Other than that, it’s truly friendly and enjoyable, and most importantly, free.
Udacity is the unification of insightful video lectures and improved quizzes to achieve the interactive feel for students, so it’s ideal for those who don’t like to read but rather get explanations from industry professionals such as Google employees.
You will be given a screencast from pros discussing the topics and instructions, then you will take either logic or programming quizzes to strengthen your understanding or forge it into a skill. The good thing about Udacity is it provides more videos than any other site, and the instructors are either real-life professors or industry veterans.
The only pitfall here is most courses are not much related to each other, so Udacity is probably not your starting point, but a virtual university to further your study.

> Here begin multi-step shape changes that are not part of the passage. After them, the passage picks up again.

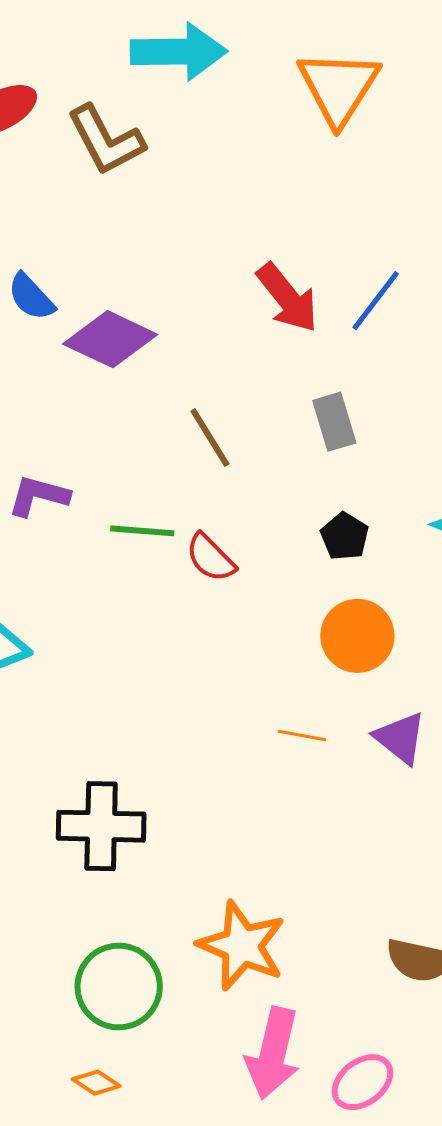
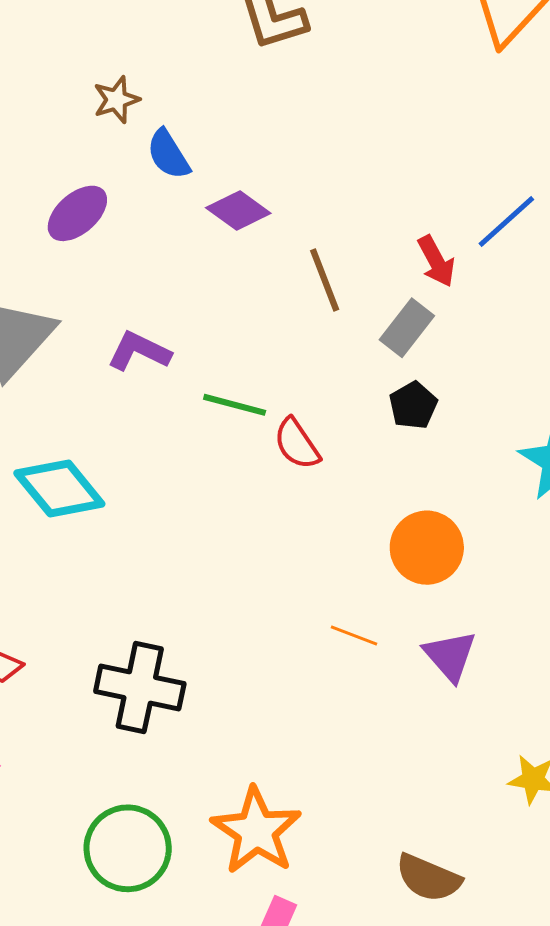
red arrow: (287, 298) -> (436, 261), moved, size x0.7
purple diamond: (110, 339) -> (238, 211), size x0.7
gray rectangle: (334, 422) -> (407, 328), moved, turned 44
brown line: (210, 438) -> (325, 280), moved
black pentagon: (345, 536) -> (413, 405), moved

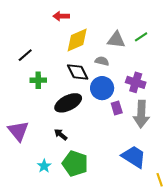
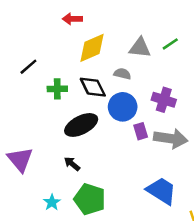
green cross: (38, 80) -> (57, 89), moved
gray arrow: (141, 114) -> (171, 139), turned -84

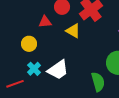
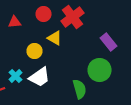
red triangle: (45, 22) -> (14, 22), moved
yellow circle: (29, 44) -> (34, 51), moved

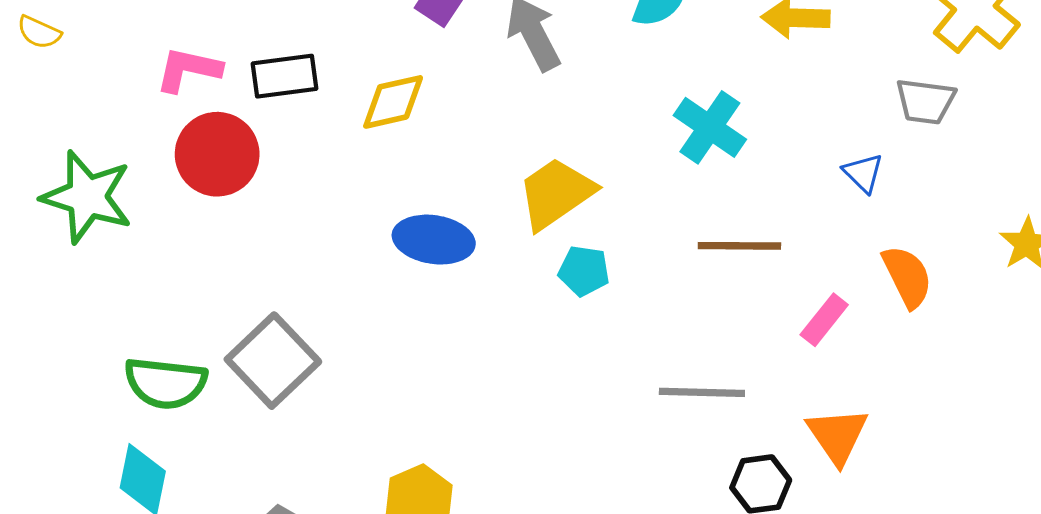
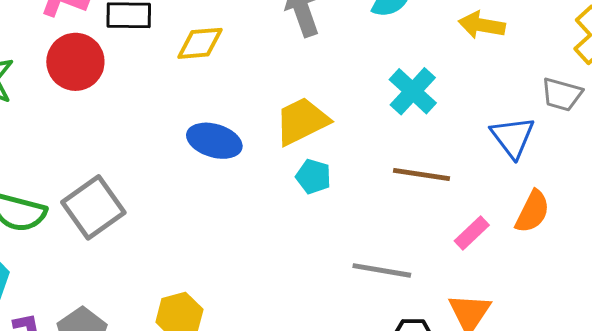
blue triangle: (863, 173) -> (513, 137), size x1.6
orange semicircle: (907, 277) -> (532, 212), turned 45

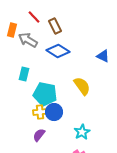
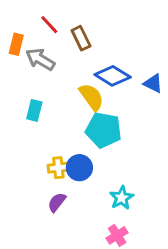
blue diamond: (58, 51) -> (113, 76), moved
yellow semicircle: (82, 86) -> (91, 97), moved
cyan pentagon: (45, 94) -> (103, 130), moved

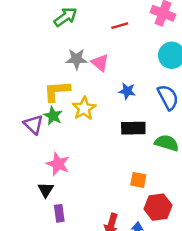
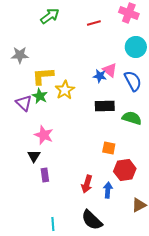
gray star: (77, 59) -> (20, 55), moved
pink triangle: (100, 63) -> (110, 70), moved

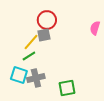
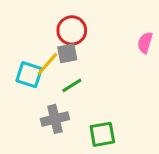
green line: (29, 56) -> (72, 85), moved
cyan square: (19, 75) -> (29, 75), moved

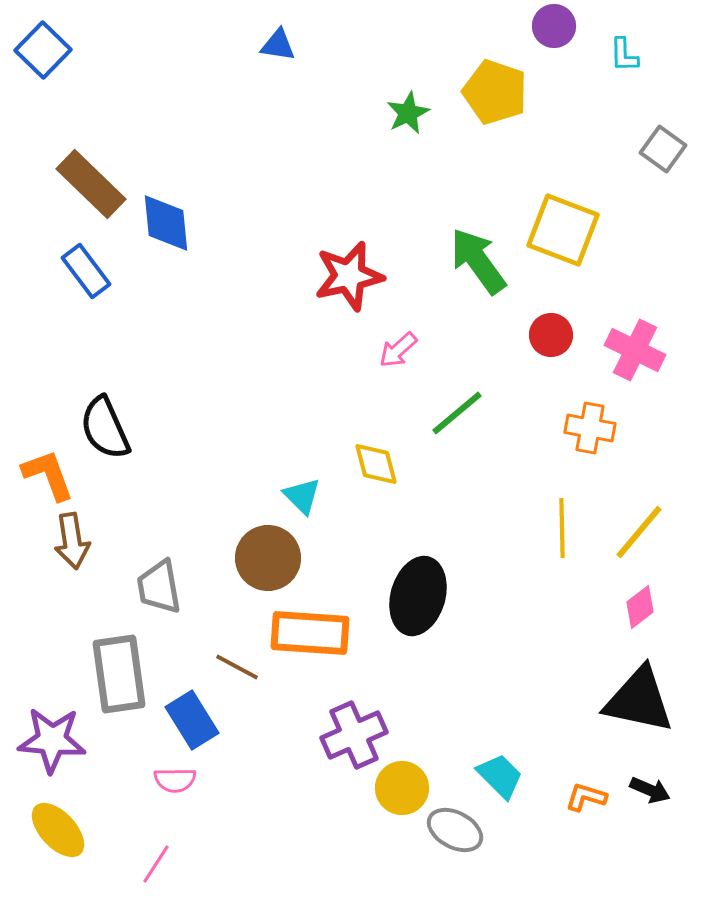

At this point all websites you read here are mainly dedicated to web development and computer science, but CodeHS is one with simple and fun game programming lessons that involve problem solving, JavaScript, animation, data structures, game design and puzzle challenges.
The advantage of CodeHS is it teaches you to think, and solve a problem like a programmer with its first course, Programming with Karel. The lessons are fun as you will learn how to use the code to move the dog, Karel to complete given tasks and puzzles like picking up ball and building a towel. It plants a solid concept of programming and the way it solves the problem systematically in your mind.
Other than the course mentioned above, you must sign up first with $25 per month to continue your learning journey, but it’s a perfect site to learn basic game programming effectively.
Khan Academy
Although Khan Academy’s courses are not as structured as CodeHS, it serves as an open playground for both novice and amateurs particularly interested in learning drawing, animation and user interaction with code. It does not preach any specific programming language, but the code pattern it adopts can be applied anywhere, as a majority of languages share the similar programming pattern.
You can first join the Programming Basics course to watch and learn basic concepts, then explore the given code after the video tutorial to validate your doubts. With Khan Academy, you can save your modification as a Spin-Off for everyone to enjoy and customize. There have been hundreds of spin-offs just from one lesson in one course, so imagine the community size, and the lesson’s effectiveness.
Scratch 2.0
Think CodeHS and Khan Academy are still too hardcore for your child, who has no comprehension beyond basic English? No worries, there is something even easier for your aspiring next-gen programmer, and it’s called Scratch. Previously an offline software that allow kids to create, upload and share their projects proudly, Scratch is now fully online with its 2.0 successor.
It’s not about programming though, but a combination of visual blocks of commands that tell assigned objects how to behave, such as telling the cat to move 10 steps, or yell ‘meow’ when it touches the owner’s leg. By using this visual programming method, the young programmers will form a habit of breaking a problem into smaller blocks, and solve them one by one logically.
Structured Query Language (SQL) is just a language purely designed to store and retrieve data from a database, so imagine the boredom you will experience when programming a warehouse. Yet SQLZOO wants you to learn SQL happily with its interactive interface and smileys.
Since there is really nothing too deep to explain for a straightforward language like SQL, the site will only ask you to replace the variables like city names or population number, and raise the difficulty from that level. One huge let-down will be the shortage of hints, answers and forum, so you are probably doomed if you fail to solve any one of the quizzes, just like old times.